Exercise material

=-=-=

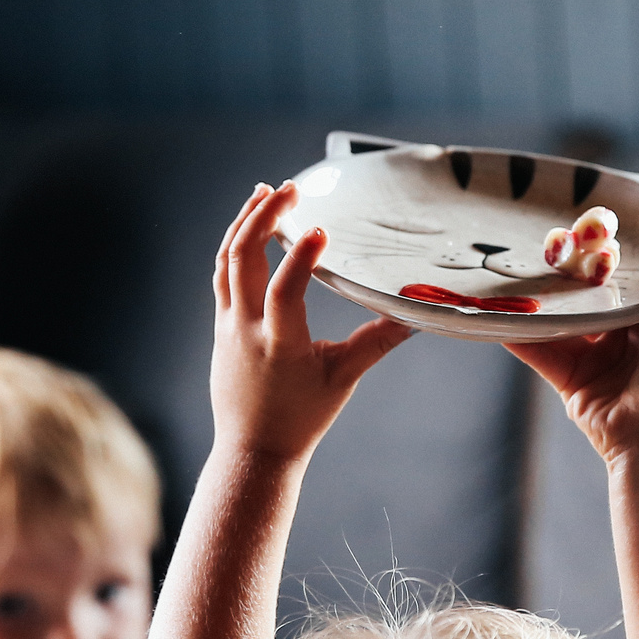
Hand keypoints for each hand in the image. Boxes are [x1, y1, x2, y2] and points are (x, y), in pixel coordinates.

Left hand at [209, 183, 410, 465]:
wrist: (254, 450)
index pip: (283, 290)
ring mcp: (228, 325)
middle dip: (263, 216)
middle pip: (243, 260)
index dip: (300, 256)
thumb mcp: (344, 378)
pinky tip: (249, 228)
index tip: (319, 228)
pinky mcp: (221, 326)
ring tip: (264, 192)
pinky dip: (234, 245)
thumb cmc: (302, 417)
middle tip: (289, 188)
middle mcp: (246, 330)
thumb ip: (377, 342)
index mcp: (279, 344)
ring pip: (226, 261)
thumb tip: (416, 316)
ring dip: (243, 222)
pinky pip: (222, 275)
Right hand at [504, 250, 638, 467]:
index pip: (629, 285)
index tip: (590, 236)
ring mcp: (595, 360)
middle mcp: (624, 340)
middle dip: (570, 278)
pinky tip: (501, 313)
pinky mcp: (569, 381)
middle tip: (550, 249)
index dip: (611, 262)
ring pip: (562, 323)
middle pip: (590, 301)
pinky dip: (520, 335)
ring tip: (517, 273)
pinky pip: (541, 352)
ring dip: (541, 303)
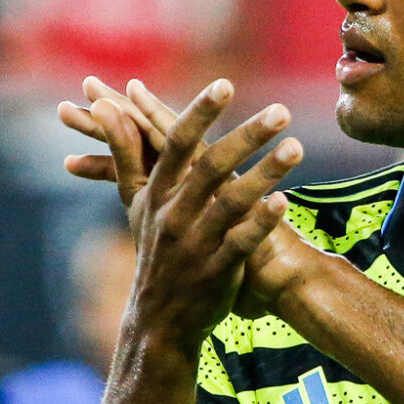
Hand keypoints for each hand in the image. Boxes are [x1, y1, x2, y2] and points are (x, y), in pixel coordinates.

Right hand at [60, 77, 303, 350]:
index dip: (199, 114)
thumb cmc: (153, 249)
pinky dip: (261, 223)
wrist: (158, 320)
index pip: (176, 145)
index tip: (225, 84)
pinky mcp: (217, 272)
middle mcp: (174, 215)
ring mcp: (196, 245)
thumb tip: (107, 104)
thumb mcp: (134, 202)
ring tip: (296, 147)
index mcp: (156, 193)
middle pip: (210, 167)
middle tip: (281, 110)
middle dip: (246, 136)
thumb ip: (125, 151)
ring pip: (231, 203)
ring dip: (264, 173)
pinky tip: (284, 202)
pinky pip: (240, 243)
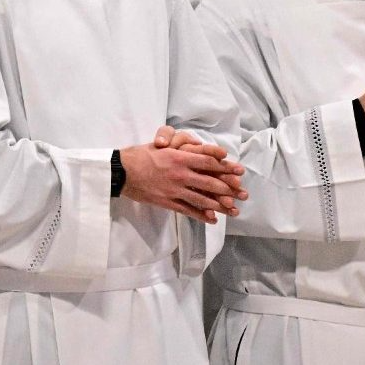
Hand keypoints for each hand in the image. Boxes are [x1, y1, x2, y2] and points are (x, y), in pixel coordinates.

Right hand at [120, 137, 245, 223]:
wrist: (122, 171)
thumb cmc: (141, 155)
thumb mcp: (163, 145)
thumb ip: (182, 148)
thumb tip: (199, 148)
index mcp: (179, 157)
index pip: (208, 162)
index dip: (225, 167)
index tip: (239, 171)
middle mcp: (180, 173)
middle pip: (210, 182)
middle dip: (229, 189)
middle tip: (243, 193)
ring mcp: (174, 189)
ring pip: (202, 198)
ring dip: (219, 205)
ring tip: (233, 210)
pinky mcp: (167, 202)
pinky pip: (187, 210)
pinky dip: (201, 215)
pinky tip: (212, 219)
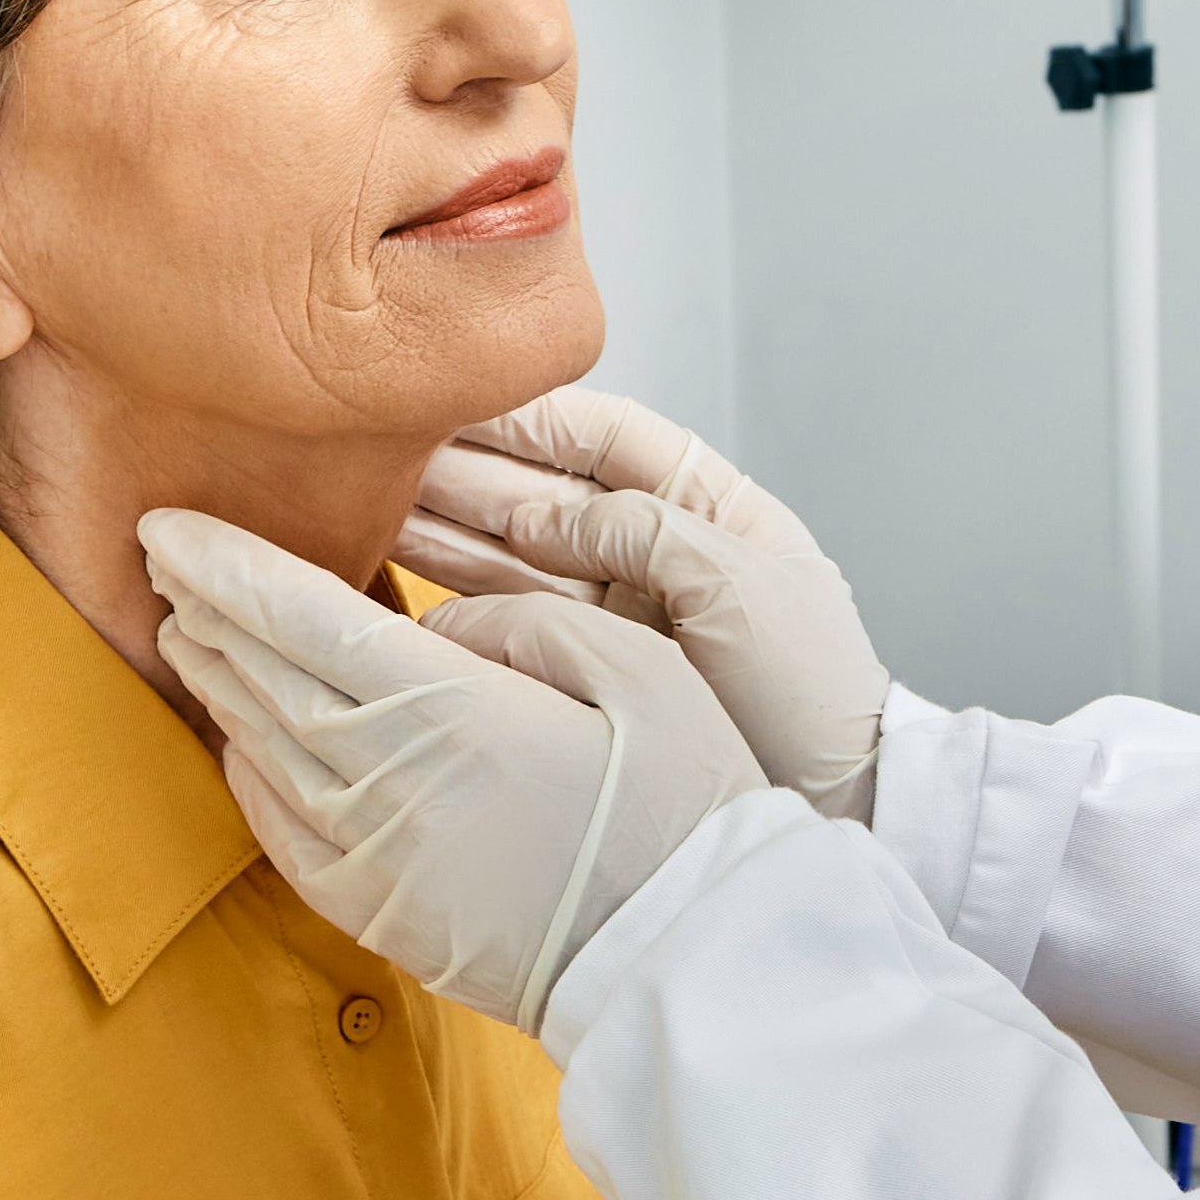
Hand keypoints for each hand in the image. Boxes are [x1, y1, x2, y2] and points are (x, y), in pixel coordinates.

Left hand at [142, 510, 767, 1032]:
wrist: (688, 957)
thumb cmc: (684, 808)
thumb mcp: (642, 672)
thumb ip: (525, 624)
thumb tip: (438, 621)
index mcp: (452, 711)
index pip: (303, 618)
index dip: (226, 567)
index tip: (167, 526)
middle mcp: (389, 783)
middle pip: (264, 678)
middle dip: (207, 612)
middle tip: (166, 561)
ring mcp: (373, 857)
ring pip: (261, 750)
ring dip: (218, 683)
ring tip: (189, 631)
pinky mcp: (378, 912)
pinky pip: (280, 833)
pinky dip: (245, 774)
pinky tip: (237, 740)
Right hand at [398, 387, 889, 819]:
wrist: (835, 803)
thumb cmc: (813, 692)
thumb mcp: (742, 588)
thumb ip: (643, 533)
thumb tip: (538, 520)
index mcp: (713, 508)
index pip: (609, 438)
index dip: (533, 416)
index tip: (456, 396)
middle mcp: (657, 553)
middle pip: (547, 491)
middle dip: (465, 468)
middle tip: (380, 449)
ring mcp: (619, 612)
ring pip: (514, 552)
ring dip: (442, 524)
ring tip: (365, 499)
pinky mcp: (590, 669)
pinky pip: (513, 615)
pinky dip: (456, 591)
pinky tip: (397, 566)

=-=-=

Problem statement
Copy out the records exactly. Do not include the pictures.

Response
Hand keypoints for each hand in the image. Boxes are [x1, y1, x2, y2] and points are (x, y), in pixel coordinates.

Left hand at [209, 183, 410, 465]:
wrist: (254, 450)
index pip: (283, 290)
ring mcp: (228, 325)
middle dip: (263, 216)
middle pip: (243, 260)
index dip: (300, 256)
thumb mcp: (344, 378)
pinky tip: (249, 228)
index tip: (319, 228)
pinky mcp: (221, 326)
ring tip: (264, 192)
pinky dip: (234, 245)
thumb cmc: (302, 417)
middle tip: (289, 188)
middle mcp: (246, 330)
thumb ip: (377, 342)
index mcp: (279, 344)
ring pip: (226, 261)
thumb tip: (416, 316)
ring dip: (243, 222)
pinky pip: (222, 275)
Right hand at [504, 250, 638, 467]:
index pip: (629, 285)
index tip: (590, 236)
ring mcp: (595, 360)
middle mcp: (624, 340)
middle dip: (570, 278)
pinky tip: (501, 313)
pinky mcp: (569, 381)
middle tip: (550, 249)
index dip: (611, 262)
ring pip: (562, 323)
middle pip: (590, 301)
pinky dip: (520, 335)
ring tip: (517, 273)
pinky pip: (541, 352)
ring dip: (541, 303)
Hand keypoints for each hand in the image. Boxes are [x1, y1, x2, y2] and points are (x, y), in pixel coordinates.

Right hand at [60, 77, 303, 350]:
index dip: (199, 114)
thumb cmc: (153, 249)
pinky dip: (261, 223)
wrist: (158, 320)
index pip: (176, 145)
index tip: (225, 84)
pinky mcp: (217, 272)
middle mcp: (174, 215)
ring mcp: (196, 245)
thumb tip: (107, 104)
thumb mcp: (134, 202)
ring tip: (296, 147)
index mcp: (156, 193)
middle pip: (210, 167)
middle tip: (281, 110)
middle dip: (246, 136)
thumb ip: (125, 151)
ring pip: (231, 203)
ring dip: (264, 173)
pinky tip: (284, 202)
pinky pip: (240, 243)
Hand keypoints for each hand in the image. Boxes are [x1, y1, x2, y2] and points are (x, y), in pixel coordinates.

Right hand at [120, 137, 245, 223]:
wrist: (122, 171)
thumb cmc: (141, 155)
thumb mcp: (163, 145)
thumb ip: (182, 148)
thumb tip: (199, 148)
index mcp: (179, 157)
index pip: (208, 162)
index dip: (225, 167)
index tip: (239, 171)
middle mcp: (180, 173)
middle pip: (210, 182)
middle dip: (229, 189)
middle tip: (243, 193)
ring mcp: (174, 189)
ring pip: (202, 198)
ring dip: (219, 205)
ring tip: (233, 210)
pinky mcp: (167, 202)
pinky pip: (187, 210)
pinky dip: (201, 215)
pinky tip: (212, 219)
Hand keypoints for each hand in the image. Boxes are [x1, y1, x2, y2] and points are (x, y), in pixel coordinates.

Left hand at [142, 510, 767, 1032]:
wrist: (688, 957)
thumb cmc: (684, 808)
thumb mcp: (642, 672)
thumb ip: (525, 624)
thumb tip: (438, 621)
index mcp: (452, 711)
index pip: (303, 618)
index dip: (226, 567)
index tip: (167, 526)
middle mcp: (389, 783)
middle pip: (264, 678)
middle dip: (207, 612)
middle tip: (166, 561)
ring mcp: (373, 857)
ring pip: (261, 750)
ring dip: (218, 683)
ring tip: (189, 631)
pinky mcp: (378, 912)
pinky pip: (280, 833)
pinky dip: (245, 774)
pinky tip: (237, 740)
Right hand at [398, 387, 889, 819]:
wrist: (835, 803)
thumb cmc: (813, 692)
thumb mcp: (742, 588)
thumb ip: (643, 533)
thumb tip: (538, 520)
index mcp: (713, 508)
index pip: (609, 438)
index dip: (533, 416)
index tip: (456, 396)
middle mcp: (657, 553)
middle pip: (547, 491)
middle dip: (465, 468)
middle tip: (380, 449)
ring mcp: (619, 612)
ring pip: (514, 552)
ring dip: (442, 524)
ring tip: (365, 499)
pinky mcp: (590, 669)
pinky pip: (513, 615)
pinky dip: (456, 591)
pinky tip: (397, 566)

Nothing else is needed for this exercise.